燐が、あまりに穏やかで何も言わない兄だったので、甘えていたと言われたらそうだった。

炎嘉が、ため息をついた。

「仕方がない。確かにあれが出て行くぐらいだから余程根が深いゆえ、簡単には許すとは言わぬだろう。まして、月の宮は穏やかでおっとりしておるし、蒼を手伝っておったら良いのだから気も軽い。蒼は、主とは違って感謝を忘れぬしの。ま、あれは少々礼を言い過ぎるところがあるのだが。」

十六夜が、維心の姿のままで言った。

「お前ら、焔が困ってんだから説教より先にやる事あるだろ。とにかく、仕事を減らしてやんな。で、燐に謝りに月の宮へ通う時間を作ってやれ。焔も、反省してるんなら燐に何度でも通って謝り倒せ。ま、オレも月から見てるが、あの様子じゃあ一年二年通ったところで許しちゃあくれなさそうだけどよ。」

維心の顔、維心の声でこんな言葉がぽんぽん出て来るので、皆ドン引きした。

やっぱり中身は十六夜か。

志心が、一番先に立ち直って、言った。

「…とにかく…焔の割り当ては今月は他の宮に振り分けようぞ。それで、焔は一度己を見つめ直して燐には誠心誠意謝るのだ。あれが居らねば宮は全く回らぬのだろうが。十六夜が言う通り、もしかしたらちょっとやそっとでは帰らぬやもしれぬが、ここは和解だけでもしておかねば。帰るまでの間に、臣下を躾け直せ。そうして場を整えて、宮を安定させるのだ。分かったの。来月、また聞くゆえ。」

焔は、下を向いて、見るからに疲れた様子で頷く。

「分かった。我も今生、回りに頼りになる者が居り過ぎてたるんでおった。今省みて、まずかったとやっと思ったところで。ひと月ではどうなるか分からぬが、それでも何とか宮の中だけでも、やる。
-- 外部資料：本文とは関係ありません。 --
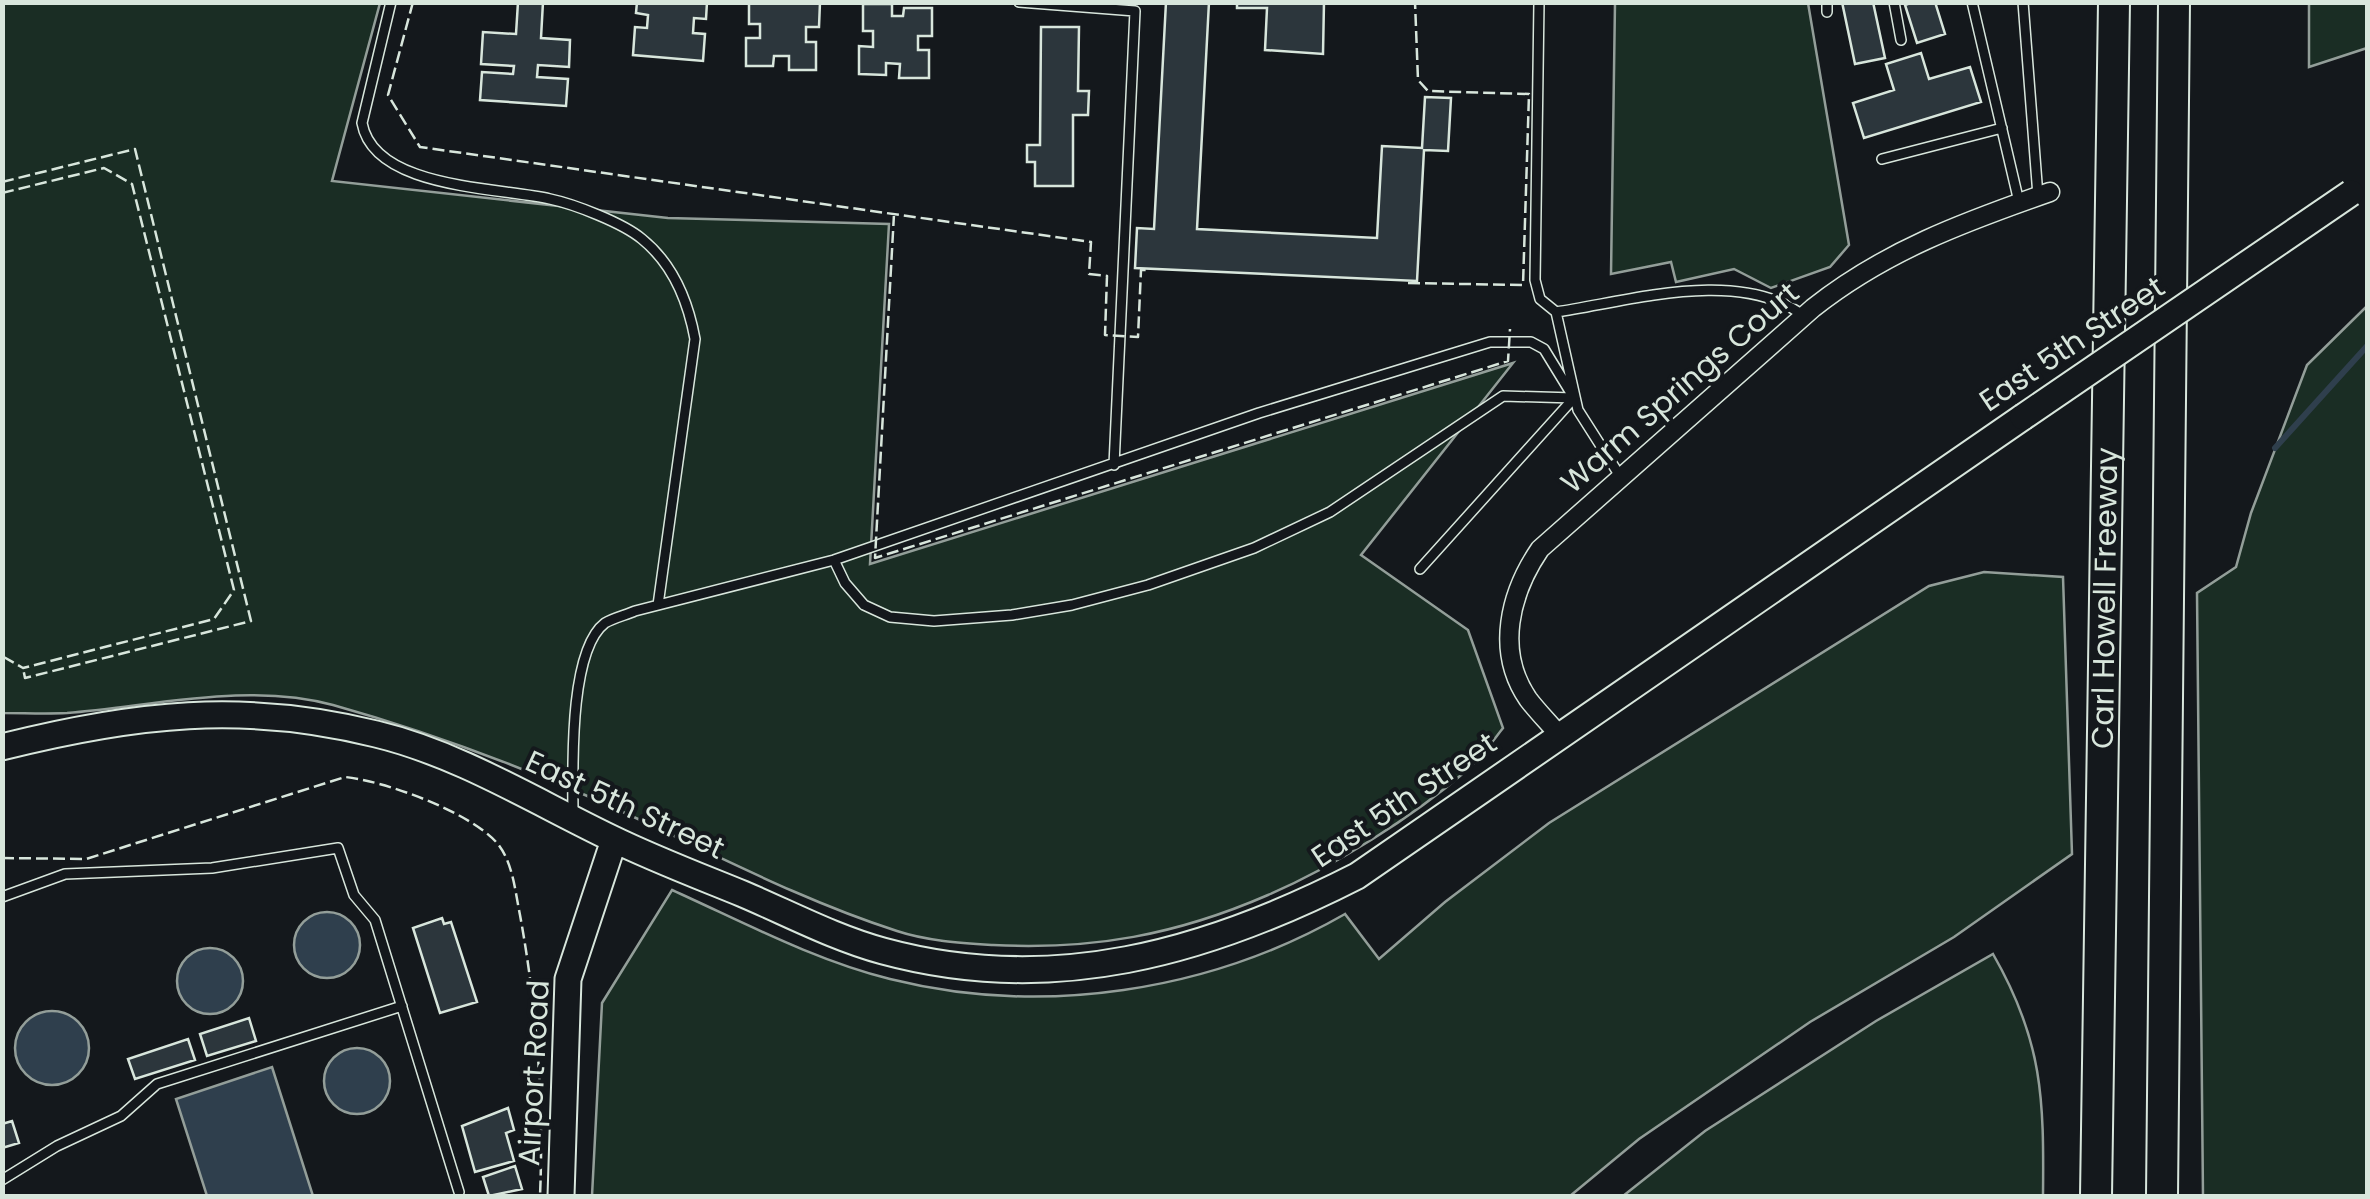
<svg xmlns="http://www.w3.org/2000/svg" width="2370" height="1199" viewBox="0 0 2370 1199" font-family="Poppins,sans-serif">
	<rect width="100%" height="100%" fill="#14181c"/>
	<path fill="#1a2d24" stroke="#939e99" stroke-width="2.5" d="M 2,3 L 380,3 L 332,181 L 668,218 L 889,224 L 870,564 L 1513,363 L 1361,555 L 1468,630 L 1503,728 C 1492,742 1480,759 1466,771 C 1413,817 1333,867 1268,895 C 1176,935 1093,950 993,945 C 961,943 927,941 897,931 C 788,896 689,840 585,795 C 503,760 419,729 333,705 C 247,682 154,706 67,713 C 46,714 24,713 3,713 Z
		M 1615,3 L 1808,3 L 1849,245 L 1830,267 L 1771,288 L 1734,269 L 1676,282 L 1671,262 L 1611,274 Z
		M 2309,3 L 2367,3 L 2367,48 L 2309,67 Z
		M 2367,306 L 2367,1196 L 2203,1196 L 2197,593 L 2236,567 L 2251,513 L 2307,365 Z
		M 1984,572 L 2063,577 L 2072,854 L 1954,937 L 1810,1022 L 1639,1139 L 1570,1196 L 592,1196 L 602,1003 L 672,890 C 743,922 814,960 890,979 C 1042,1017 1209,992 1345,914 L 1379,959 L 1445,902 L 1549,823 L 1929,586 Z
		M 1993,954 C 2043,1041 2044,1099 2043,1196 L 1623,1196 L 1705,1131 L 1876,1021 Z"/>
	<path fill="#2f3f4d" stroke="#939e99" stroke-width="2.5" d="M294 945a33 33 0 1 1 66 0a33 33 0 1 1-66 0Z
		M177 981a33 33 0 1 1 66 0a33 33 0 1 1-66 0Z
		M15 1048a37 37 0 1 1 74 0a37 37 0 1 1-74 0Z
		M324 1081a33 33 0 1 1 66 0a33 33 0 1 1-66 0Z
		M 272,1067 L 313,1196 L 207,1196 L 176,1099 Z"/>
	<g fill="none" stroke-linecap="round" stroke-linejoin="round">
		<path stroke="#2f3f4d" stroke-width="6" d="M 2275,448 L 2368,345"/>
	</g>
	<path fill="#2c363c" stroke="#d8e6dc" stroke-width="2.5" d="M 518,2 L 543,2 L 541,38 L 570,40 L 569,67 L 538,65 L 537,77 L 568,79 L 566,106 L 480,100 L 482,72 L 513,74 L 514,66 L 481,64 L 483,32 L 516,34 Z
		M 637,2 L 707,2 L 706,19 L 694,18 L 693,33 L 705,34 L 703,61 L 633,55 L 635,27 L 647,28 L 648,15 L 636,13 Z
		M 749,2 L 820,2 L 819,27 L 806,27 L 806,42 L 816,42 L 816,70 L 789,70 L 789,56 L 774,56 L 773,66 L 746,66 L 746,38 L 760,38 L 760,24 L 749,24 Z
		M 1166,2 L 1209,2 L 1197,229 L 1377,238 L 1382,146 L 1422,148 L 1425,97 L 1451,98 L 1448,151 L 1424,150 L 1417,281 L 1135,268 L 1137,228 L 1154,229 Z
		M 1237,2 L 1324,2 L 1323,54 L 1265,50 L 1267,8 L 1237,8 Z
		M 1842,2 L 1873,2 L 1885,58 L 1855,64 Z
		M 1913,2 L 1935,2 L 1945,34 L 1917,43 L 1905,5 Z
		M 863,4 L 892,4 L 892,16 L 903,16 L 904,8 L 932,8 L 932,36 L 918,36 L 918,50 L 929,50 L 929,78 L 899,78 L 900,64 L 886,63 L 886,75 L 859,74 L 859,46 L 873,47 L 873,31 L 863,31 Z
		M 1041,27 L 1079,27 L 1078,91 L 1089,91 L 1088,115 L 1073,115 L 1073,186 L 1035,186 L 1035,162 L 1027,162 L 1027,145 L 1040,145 Z
		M 1921,53 L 1929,79 L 1970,67 L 1981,102 L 1864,138 L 1853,103 L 1894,90 L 1886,64 Z
		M 442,918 L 444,924 L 451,922 L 477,1002 L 440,1013 L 413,928 Z
		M 249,1018 L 256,1041 L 207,1056 L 200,1034 Z
		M 188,1039 L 195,1060 L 135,1079 L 128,1059 Z
		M 508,1108 L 514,1130 L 506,1133 L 514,1161 L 475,1172 L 462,1126 Z
		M 12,1121 L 19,1143 L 2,1148 L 2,1124 Z
		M 515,1166 L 522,1189 L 489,1196 L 483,1177 Z"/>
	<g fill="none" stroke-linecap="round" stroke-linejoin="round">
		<defs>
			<path id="lane" d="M 391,2 L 362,123 C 374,189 497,187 550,199 C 574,204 623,223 642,239 C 673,264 688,301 695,339 L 658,605
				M 1019,2 L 1135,11 L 1114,465
				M 1539,2 L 1535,280 L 1540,299 L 1556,312 C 1631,301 1739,267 1804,316
				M 1827,2 L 1827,12
				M 1894,2 L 1901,40
				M 1972,2 L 2019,202
				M 2023,2 L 2038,196
				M 1882,159 L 2002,128
				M 1556,312 L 1578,410 L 1620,476
				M 834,560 L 845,583 L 864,605 L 890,617 L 934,621 L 1012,615 L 1072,605 L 1148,585 L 1254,548 L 1330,512 L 1503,396 L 1574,398
				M 1420,569 L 1574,398
				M 573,817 C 573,773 568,651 605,623 C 613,618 626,615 635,611 L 834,560 L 1259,413 L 1490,342 L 1531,342 L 1544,349 L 1574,398
				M 2,897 L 65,874 L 212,868 L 338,848 L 354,895 L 375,920 L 459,1192
				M 2,1180 L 57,1146 L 121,1116 L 157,1084 L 402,1006"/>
			<path id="street" d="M 1559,735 C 1549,723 1537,711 1528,699 C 1495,651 1510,593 1540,549 L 1813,308 C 1885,251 1964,222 2050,192"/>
			<path id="secondary" d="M 2,747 C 133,714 244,701 376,734 C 459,754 534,801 611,838 C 654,859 699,876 743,894 C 790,914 835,938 883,951 C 1052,997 1206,953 1357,876 L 2023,417
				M 561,1196 L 568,979 L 614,840"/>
			<g id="highway">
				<path id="s1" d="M 2096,1196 L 2114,2"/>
				<path d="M 2162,1196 L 2174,2"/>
			</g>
		</defs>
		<use href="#lane" stroke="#d8e6dc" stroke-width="12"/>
		<use href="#street" stroke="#d8e6dc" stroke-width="21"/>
		<use href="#secondary" stroke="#d8e6dc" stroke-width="29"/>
		<use href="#highway" stroke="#d8e6dc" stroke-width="34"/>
		<use href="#lane" stroke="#14181c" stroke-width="9"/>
		<use href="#street" stroke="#14181c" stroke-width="18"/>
		<use href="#secondary" stroke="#14181c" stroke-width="25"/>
		<use href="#highway" stroke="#14181c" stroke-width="30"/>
		<defs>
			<path id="secondary-bridge" d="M 2023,417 L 2351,193"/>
		</defs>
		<use href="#secondary-bridge" stroke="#d8e6dc" stroke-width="29" stroke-linecap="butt"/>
		<use href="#secondary-bridge" stroke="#14181c" stroke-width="25"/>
		<path stroke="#d8e6dc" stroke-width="2.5" stroke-dasharray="12 5" stroke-linecap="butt" d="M 413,2 L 388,95 L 420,147 L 1091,242 L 1089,274 L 1107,276 L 1105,335 L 1138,337 L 1141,270 L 1148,270
			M 2,182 L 135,149 L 251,621 L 25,678 L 23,668
			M 2,193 L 104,168 L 132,184 L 234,590 L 214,619 L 23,668 L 2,656
			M 894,214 L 875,558 L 1508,361 L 1510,329
			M 1408,283 L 1523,285 L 1529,94 L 1428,91 L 1418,80 L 1415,2
			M 2,858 L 86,859 L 345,777 C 385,781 470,812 497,843 C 513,862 515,891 520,915 C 537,1008 544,1102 540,1196"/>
	</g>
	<g text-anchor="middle" stroke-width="8" stroke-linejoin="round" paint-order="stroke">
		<g font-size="30" fill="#d8e6dc" stroke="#14181c">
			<text transform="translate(2072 344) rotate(-34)" y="10">East 5th Street</text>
			<text transform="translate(1680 388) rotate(-41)" y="10">Warm Springs Court</text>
			<text dy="10" stroke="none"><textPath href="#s1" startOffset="598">Carl Howell Freeway</textPath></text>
			<text transform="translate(1404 800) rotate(-34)" y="10">East 5th Street</text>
			<text transform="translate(625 805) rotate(25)" y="10">East 5th Street</text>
			<text transform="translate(534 1073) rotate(-87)" y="10">Airport Road</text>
		</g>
	</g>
	<rect width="2370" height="1199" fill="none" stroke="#d8e6dc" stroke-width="10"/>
</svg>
」

皆は頷いて、また仕事が増えたので、さっさと帰ろうと焔の仕事を誰がどれを引き受ける、とひと悶着してから、さっさと会合の間を出て、それぞれの宮へと急いで帰ったのだった。


翠明は、ため息をついて会合から戻って来た。綾が迎えに出てくれていて、微笑んで翠明に頭を下げた。

「おかえりなさいませ。」

翠明は、慌てて綾に走り寄ると、言った。

「綾!ならぬぞ、まだ初期であるのに無理をしては。部屋で待っておったら良いのだ、我は真っ直ぐそちらへ帰るのだから。」

綾は、微笑んで袖で口元を押えながら言った。

「まあ、王ったら。大丈夫でありますわ、子が居るぐらいで。少しは動かないと、体に力が無くなってしまって生み出す時に大変ですもの。ご案じなさいますな。」

そうは言っても、綾に何かあってはと気が気でない。

翠明は、綾を抱き上げた。

「さあ、体力などいくらでも安定してからつけられるゆえに。我が運んでやるゆえ、奥へ。」

綾は、目を丸くしたが、ポッと頬を赤くして、言った。

「王ったら…誠に心配性であられるのだから。」

綾は、翠明の心からの愛情を感じて、嬉しかった。

前世でも、大概自分の幸運に身悶えするほど喜んでいたが、その上今生まで、こうして愛しい翠明にこれほどに愛されて、綾は早くに黄泉を出て来て、本当に良かった、と心底思っていた。


そんな幸福な綾と翠明が、居間で寄り添って翠明が執務室へと向かう前のひと時を過ごしていると、筆頭軍神の勝己が転がるように入って来て、膝をついた。

「王!」

翠明は、何の前触れも無かったので仰天してそちらを振り返った。

「何ぞ、どうした?!」

これまで、こんな無粋な真似はしなかったのに。

勝己は、動転しているのか、何から話したら良いのかと口をもごもごさせていたが、やっと言った。

「こ、公明様が!公明様が、いらしたのでございます!」

「「ええ?!」」

翠明と綾が、同時に叫んだ。

というのも、公明はこれまでの百年余り、外から誰が書状を遣わせてもなしのつぶて、会いに行っても門前払い、会合にも来ない、催しにも来ない、当然の事催しも開かないで、中で何か行われているのか分からないと、皆が警戒して維心の死すら伏せていたぐらいなのだ。

「こ、こ、公明が?!誠にそれは、本神か?!」

勝己は、何度も頷いた。

「間違いございませぬ!何分急な事で、結界外でお待ちいただいておりますが、どういたしましょう。」

どうするもこうするも、とにかく中へ入れない事には、話も聞けない。

やっと出て来た公明に、どうあっても話を付けなければならないからだ。

「すぐに、謁見の間へ!」と、翠明は、まだ会合から帰って来たばかりで着替えてもいなかったが、慌てて立ち上がった。「綾、行って参る!」

綾は、何度も頷いた。

「はい。お気を付けて。」

翠明は、頷いて回廊を、謁見の間へと駆け出して行ったのだった。